- [Passage given]:
Corroborating evidence that extraneous events did not seem to cause a
substantial number of bank failures
prior to the Great Depression is given
by Benston, et al. They show that the
average annual rate of bank failures
for the 1875 to 1919 period was 0.82
percent, versus 1.01 percent for nonfinancial firms.' If banks are like
other firms except for the possibility
of contagious bank runs, one would
expect the failure rate of banks to be
at least as great as it is for other kinds
of businesses.
Most bank runs do not seem to be of
the type pictured in textbooks (or in
the Frank Capra movie American
Madness): banks falling like dominoes, with mass hysteria as depositors
line up for blocks hoping to withdraw
their money. Instead, the evidence
indicates that bank runs have primarily been rational responses to changes
in the financial worth of a bank. Even
the recent runs on the Ohio and Maryland savings and loans seem to have
been based on market fundamentals.'
Since the evidence against contagious
bank failures is indirect, one should
not completely dismiss the possibility
that a contagion of sunspot bank runs
might arise in an unregulated environment. However, this type of bank
run does not appear to be as widespread as typically thought, so the
regulatory response to this possibility
should be tempered by our current
state of knowledge.

•

Why Bank Runs Can

Be Contagious
The possibility for extraneous events
leading to bank runs arises from two
elements of banking structure: the
first-come, first-served aspect of banking deposits, and the illiquidity of
many bank assets. The former is
necessary in order for runs to exist. If
the amount in a depositor's account
fluctuated with the market value of
the assets and liabilities of the bank
(as it does in a mutual fund), bank
runs would typically not occur. However, as discussed earlier, the threat of
bank runs imposes a necessary discipline on banks.
A bank asset is said to be illiquid if
the bank cannot sell it in a short
amount of time without incurring a
substantial loss. Illiquidity results
from the asymmetry between the
bank's perception of the value of its
assets and the market's (depositor's)
perception of the value of those
assets. This difference arises because
information that a bank learns at the
time a loan is made (such as a borrower's credit history, assets, and liabilities) and information that a bank
learns during the life of a loan (such
as timing and receipt of payments)
cannot be costlessly acquired by
other financial firms.
The fire-sale value of an asset is the
price that can be received for an asset
on short notice. Asymmetric information explains why the fire-sale value
of a government security (in which
all investors have the same information about its quality) is nearly 100
percent of its longer-run market price.
Similarly, the fire-sale value of a corporate bond is much closer to its
longer-run value than the fire-sale
value of a personal loan.
Banks will tend to first sell off assets
that might look good to purchasers
but that the banks know are of poor
quality. Because the marketplace
anticipates this, asymmetric information causes some of a bank's assets to

sell at a large discount." Therefore,
when a bank run occurs, a financially
sound but illiquid bank can conceivably become insolvent. A bank may
be forced to sell off a high-quality
asset in order to get quick cash,
which may bring a low fire-sale value
since information about the quality of
the asset is not made public.
•

Cures for Contagious

Bank Runs

The two principal methods the federal government uses to eliminate
bank runs based on extraneous
events are federal deposit insurance
and discount lending by Federal
Reserve Banks.
FDIC insurance has eliminated the
need for most depositors to run on a
bank, whether the run is caused by sunspots or by information that the bank
has become insolvent. Federal Reserve
Bank lending can minimize such runs
because the Fed stands willing to provide "adjustment" or even extended
credit to a solvent but troubled bank,
so that it does not have to liquidate
its assets at fire-sale prices.

- [Items]:
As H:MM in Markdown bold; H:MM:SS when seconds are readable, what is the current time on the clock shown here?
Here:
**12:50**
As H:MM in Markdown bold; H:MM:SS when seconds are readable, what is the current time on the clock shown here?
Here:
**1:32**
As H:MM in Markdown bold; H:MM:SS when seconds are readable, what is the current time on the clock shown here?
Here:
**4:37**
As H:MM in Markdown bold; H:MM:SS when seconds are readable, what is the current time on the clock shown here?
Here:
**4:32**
--
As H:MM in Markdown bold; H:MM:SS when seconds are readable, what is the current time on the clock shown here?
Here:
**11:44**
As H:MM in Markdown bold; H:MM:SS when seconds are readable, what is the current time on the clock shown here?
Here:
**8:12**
==
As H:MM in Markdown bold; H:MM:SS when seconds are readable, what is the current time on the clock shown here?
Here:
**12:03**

- [Challenge A]: Please quote the passage about bank runs, starting with "Corroborating evidence that" and going on through "of businesses.".
- [Challenge B]: According to the passage about bank runs, what are the two principal methods the federal government uses to eliminate bank runs based on extraneous events?
Rely only on the passage about bank runs.

- [Task output A]:
Corroborating evidence that extraneous events did not seem to cause a
substantial number of bank failures
prior to the Great Depression is given
by Benston, et al. They show that the
average annual rate of bank failures
for the 1875 to 1919 period was 0.82
percent, versus 1.01 percent for nonfinancial firms.' If banks are like
other firms except for the possibility
of contagious bank runs, one would
expect the failure rate of banks to be
at least as great as it is for other kinds
of businesses.

- [Task output B]: Federal deposit insurance and discount lending by Federal Reserve Banks.